Socialismo catalán. La victoria del PSC ha provocado reacciones sorprendentes, como que antinacionalistas de toda la vida la celebren, aunque ya sepamos por estos lares cómo se las gasta ese partido: sin su inestimable colaboración la maquinaria clientelar y sentimentalmente antiespañola, tan bien montada por el pujolismo, no hubiera podido mantenerse. Fueron los gobiernos del PSC quienes tuvieron la oportunidad de dar carpetazo al sistema catalanista, sin embargo Maragall decidió, fiel a su condición de burgués con conciencia social y nacional, emular al padre de todos los catalanes, Pujol.
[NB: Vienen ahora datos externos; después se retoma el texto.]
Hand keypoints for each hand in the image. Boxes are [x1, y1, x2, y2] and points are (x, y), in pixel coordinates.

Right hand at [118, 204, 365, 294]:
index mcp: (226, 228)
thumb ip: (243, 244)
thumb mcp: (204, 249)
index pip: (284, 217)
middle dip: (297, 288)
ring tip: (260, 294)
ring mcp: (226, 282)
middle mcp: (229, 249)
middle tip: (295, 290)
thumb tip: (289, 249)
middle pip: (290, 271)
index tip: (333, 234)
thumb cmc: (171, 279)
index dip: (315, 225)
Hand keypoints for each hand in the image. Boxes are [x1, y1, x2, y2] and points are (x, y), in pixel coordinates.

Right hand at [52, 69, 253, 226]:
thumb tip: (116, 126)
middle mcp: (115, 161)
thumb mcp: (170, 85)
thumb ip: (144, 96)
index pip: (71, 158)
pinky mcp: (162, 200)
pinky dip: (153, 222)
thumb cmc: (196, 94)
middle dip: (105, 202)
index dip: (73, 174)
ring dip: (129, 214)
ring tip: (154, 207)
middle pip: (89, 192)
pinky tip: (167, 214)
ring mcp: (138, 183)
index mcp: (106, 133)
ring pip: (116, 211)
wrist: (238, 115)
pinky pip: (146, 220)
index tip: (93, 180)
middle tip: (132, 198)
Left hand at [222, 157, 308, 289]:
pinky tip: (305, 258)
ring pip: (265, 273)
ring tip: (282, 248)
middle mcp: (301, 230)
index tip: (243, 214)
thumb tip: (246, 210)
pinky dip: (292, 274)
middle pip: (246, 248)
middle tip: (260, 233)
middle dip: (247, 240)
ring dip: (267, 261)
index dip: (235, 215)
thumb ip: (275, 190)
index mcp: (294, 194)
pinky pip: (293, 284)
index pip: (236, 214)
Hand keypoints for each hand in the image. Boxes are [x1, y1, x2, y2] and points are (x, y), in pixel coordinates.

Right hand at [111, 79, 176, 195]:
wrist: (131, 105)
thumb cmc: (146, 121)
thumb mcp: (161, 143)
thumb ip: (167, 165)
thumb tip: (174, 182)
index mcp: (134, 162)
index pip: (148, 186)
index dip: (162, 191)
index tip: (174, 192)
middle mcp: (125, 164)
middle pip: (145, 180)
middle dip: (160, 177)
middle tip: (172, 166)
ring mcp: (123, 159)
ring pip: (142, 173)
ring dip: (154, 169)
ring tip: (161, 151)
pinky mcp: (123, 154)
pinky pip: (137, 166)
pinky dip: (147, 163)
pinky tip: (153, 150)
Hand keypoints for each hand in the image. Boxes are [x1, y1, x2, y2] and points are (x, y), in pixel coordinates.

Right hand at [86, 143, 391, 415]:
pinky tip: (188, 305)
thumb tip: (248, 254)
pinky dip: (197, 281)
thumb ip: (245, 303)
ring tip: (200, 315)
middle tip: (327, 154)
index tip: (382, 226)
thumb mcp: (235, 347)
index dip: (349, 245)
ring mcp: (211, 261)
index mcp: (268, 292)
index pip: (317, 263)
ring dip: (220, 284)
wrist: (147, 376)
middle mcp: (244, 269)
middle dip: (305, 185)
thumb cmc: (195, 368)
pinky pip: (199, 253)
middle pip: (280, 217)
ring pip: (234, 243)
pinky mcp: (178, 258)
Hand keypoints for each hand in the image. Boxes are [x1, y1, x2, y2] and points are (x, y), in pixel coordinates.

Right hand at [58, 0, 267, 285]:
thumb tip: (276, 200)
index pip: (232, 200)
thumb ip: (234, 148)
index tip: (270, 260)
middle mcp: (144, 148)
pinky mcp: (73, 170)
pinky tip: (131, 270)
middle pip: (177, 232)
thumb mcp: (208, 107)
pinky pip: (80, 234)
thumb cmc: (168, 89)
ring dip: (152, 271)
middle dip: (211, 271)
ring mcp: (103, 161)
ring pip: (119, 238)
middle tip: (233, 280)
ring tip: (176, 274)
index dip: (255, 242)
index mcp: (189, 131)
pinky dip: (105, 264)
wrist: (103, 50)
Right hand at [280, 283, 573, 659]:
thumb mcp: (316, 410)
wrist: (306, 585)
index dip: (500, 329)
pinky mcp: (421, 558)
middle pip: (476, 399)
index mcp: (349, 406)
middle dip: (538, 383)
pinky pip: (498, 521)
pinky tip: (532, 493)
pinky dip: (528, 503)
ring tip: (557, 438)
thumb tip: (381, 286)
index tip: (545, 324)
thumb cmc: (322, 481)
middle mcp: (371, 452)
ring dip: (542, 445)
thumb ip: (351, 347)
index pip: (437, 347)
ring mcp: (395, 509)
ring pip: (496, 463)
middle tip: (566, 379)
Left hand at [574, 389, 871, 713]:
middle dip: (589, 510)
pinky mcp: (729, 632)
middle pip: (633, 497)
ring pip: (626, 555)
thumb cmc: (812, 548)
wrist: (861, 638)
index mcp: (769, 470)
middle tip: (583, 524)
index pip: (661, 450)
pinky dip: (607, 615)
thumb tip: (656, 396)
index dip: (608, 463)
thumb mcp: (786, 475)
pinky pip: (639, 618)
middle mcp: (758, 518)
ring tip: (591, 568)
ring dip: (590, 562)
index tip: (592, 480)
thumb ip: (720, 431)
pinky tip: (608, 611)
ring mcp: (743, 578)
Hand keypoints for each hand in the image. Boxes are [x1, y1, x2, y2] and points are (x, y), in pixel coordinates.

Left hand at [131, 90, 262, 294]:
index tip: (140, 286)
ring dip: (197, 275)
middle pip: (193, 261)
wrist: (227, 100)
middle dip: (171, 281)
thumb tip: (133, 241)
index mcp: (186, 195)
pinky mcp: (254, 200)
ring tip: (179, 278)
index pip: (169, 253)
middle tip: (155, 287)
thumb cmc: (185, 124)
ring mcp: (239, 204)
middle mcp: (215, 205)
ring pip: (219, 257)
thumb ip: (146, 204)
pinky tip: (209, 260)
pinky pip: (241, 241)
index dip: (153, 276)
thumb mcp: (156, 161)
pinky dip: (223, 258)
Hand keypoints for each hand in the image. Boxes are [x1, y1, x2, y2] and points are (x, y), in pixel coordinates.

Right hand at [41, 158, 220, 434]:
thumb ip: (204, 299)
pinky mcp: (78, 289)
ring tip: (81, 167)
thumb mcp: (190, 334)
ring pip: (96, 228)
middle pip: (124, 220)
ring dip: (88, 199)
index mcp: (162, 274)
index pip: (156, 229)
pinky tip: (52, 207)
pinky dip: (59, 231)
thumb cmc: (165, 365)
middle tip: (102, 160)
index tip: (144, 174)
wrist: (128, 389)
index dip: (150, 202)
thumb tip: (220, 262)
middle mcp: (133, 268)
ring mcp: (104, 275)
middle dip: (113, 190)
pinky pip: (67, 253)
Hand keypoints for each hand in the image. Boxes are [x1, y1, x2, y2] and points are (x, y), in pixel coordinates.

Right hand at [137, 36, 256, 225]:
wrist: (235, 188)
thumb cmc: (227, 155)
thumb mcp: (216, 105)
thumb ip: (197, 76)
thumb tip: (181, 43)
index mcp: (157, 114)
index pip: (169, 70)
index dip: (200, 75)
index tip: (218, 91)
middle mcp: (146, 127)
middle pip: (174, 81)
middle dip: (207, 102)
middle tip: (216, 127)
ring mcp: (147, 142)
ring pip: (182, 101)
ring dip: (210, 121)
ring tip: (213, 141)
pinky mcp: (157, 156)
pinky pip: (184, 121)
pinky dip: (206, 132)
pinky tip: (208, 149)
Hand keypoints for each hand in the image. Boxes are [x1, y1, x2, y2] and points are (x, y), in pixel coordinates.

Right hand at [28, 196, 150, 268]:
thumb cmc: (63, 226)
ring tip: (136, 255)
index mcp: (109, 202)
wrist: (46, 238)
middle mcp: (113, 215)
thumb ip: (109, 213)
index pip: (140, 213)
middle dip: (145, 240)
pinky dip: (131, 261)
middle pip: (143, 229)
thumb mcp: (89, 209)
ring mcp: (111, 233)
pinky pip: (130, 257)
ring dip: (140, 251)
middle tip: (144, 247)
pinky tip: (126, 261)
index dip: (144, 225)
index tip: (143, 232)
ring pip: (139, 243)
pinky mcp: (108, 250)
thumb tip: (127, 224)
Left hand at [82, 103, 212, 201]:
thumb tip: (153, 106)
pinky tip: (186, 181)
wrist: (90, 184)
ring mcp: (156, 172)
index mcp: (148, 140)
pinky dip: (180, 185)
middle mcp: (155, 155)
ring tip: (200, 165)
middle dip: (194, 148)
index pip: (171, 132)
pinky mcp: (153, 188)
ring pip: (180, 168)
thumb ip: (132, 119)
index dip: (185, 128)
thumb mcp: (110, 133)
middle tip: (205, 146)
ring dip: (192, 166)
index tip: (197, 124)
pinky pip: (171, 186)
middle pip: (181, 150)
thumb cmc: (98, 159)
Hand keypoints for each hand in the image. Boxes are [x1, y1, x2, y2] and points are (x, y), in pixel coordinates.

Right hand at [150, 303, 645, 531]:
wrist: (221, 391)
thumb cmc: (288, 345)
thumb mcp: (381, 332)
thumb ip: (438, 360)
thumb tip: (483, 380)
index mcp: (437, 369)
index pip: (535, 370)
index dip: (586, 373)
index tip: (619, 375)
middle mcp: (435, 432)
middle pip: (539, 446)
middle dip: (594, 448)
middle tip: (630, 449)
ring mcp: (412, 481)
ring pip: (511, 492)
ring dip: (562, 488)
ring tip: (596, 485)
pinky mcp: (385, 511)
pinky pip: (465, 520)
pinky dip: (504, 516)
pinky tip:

Se revelaba así que de aquellas dos míticas almas del socialismo catalán sólo una, la patriota, tenía peso específico. De ahí la fundación de un ya difunto Ciudadanos. Apenas cumplidos los dieciocho años, el pasado domingo desapareció del panorama político dejando un bonito cadáver.
La pela és la pela. Los empresarios catalanes que no movieron un dedo (algunos arrimaron el hombro) cuando la huida hacia adelante de Mas, Puigdemont y Torra, sueñan con un Gobierno de Illa apoyado por el PP. Soñar es gratis y el resumen de la experiencia desde 2012 resulta desastroso en términos económicos, de confianza y de seguridad jurídica. La aventura procesista, tan infantil (ergo, peligrosa) como equivocada, sumió a Cataluña en un pronunciado declive. Era una respuesta política tremendamente errónea a efectos sociales, mentales y económicos de la crisis de 2010. Esto, cualquier analista político normalito, o cualquier persona con sentido común, podía vaticinarlo en las tempranas jornadas del mesianismo postpujolista, cuando Mas fue a Madrid a pedir un trato excepcional (predilecto) para Cataluña.
Caídas en desgracia. Una sombra se cierne estos días sobre Gabriel Rufián. El que fuera llevado a Madrit como exponente del charnego agradecido (formó parte de una plataforma-chiringuito, llamada Súmate, que montó el nacionalismo para atraer a hijos de andaluces o extremeños) permanece semioculto estos días. Apenas apareció en campaña y, ahora, van saliendo en prensa noticias preocupantes sobre su papel en el partido de los tontos, aquel que desde siempre aglutina en sus filas a los catalanes más merluzos, ERC. La debacle republicana se ha cobrado ya la cabeza de algunos altos (por decir) cargos. El mismo Junqueras, exponente del nacionalista que queriendo servir a la patria la perjudica cual si fuera su peor enemigo, ha hecho un Sánchez. Se va, pero sólo un rato, para volver cual ave fénix en noviembre. El mejor servicio a Cataluña lo haría si se quedara en casa escribiendo algún libro y dedicándose a la familia. Bien, decíamos sobre el futuro del cariñosamente llamado Rufi. Fue entrevistado en 2015 (Público) y contestó así: Periodista: «-Entonces prevé una estancia corta en Madrid…»; Gabriel Rufián: «-Sí, sí, 18 meses. Lo que está pactado. Y vamos a cumplir los tiempos». Quizás haya llegado la hora de cumplir tal promesa, aunque sea porque le dan la patada en el trasero sus camaradas y, sobre todo, el desagradecido pueblo catalán.
Fomentando la pederastia. Como si de un juego se tratara, algunas instituciones, infestadas por elementos de Podemos, antes, y Sumar, ahora, van propagando el virus woke. Esta semana, pudimos ver un cartel en Almería que, con pocas dudas, sanciona la pederastia. La publicidad muestra la fotografía de un niño y el lema: «Si dice no, no es sexo, es agresión». Están implicados el Ayuntamiento de la ciudad y, cómo, no, el Ministerio de Igualdad. Recordamos al hilo unas declaraciones en 2022 de Irene Montero, a la sazón ministro del ramo: «Los niños, las niñas y les niñes tienen derecho a saber que pueden tener sexo con quien quieran». ¿Volverá, iluminado por estas señoras enfermas de sexismo, el hombre de los caramelos a merodear los patios de colegio?